Request: Go line by line through the entries below and copy those containing the string "menu".

---+---

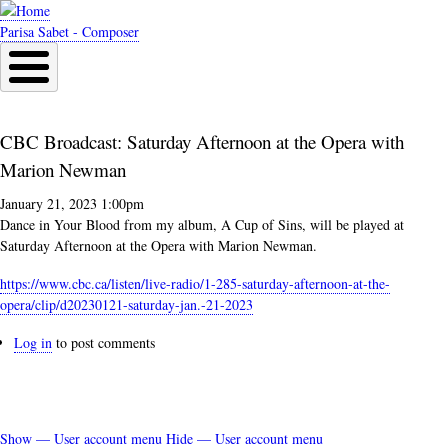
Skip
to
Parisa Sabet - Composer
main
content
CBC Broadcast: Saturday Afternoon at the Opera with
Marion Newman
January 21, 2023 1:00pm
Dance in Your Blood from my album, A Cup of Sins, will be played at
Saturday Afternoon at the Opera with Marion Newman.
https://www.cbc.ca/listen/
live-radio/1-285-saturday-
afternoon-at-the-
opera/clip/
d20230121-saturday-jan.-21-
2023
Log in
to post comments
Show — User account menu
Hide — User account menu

---+---

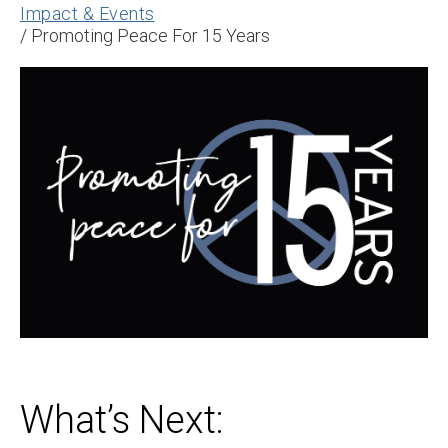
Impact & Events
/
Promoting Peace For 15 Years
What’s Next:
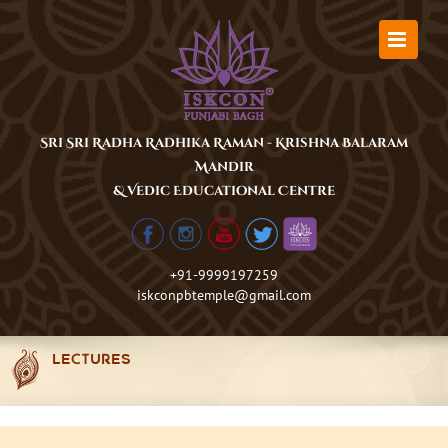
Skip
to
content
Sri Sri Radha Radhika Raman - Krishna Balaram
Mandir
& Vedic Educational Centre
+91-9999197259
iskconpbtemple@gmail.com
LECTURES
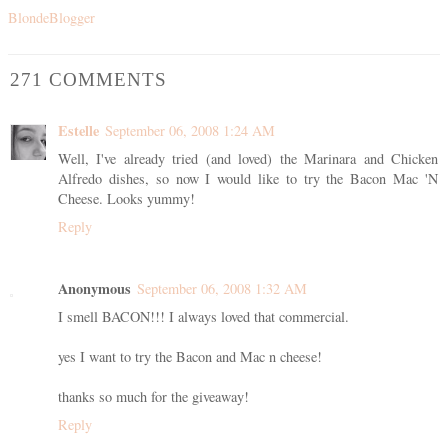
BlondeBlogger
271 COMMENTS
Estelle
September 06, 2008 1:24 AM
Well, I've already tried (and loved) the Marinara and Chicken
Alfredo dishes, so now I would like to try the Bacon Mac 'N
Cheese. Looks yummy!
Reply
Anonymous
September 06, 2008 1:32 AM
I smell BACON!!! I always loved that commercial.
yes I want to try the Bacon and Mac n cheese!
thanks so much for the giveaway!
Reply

---+---

Solution:
Show — User account menu
Hide — User account menu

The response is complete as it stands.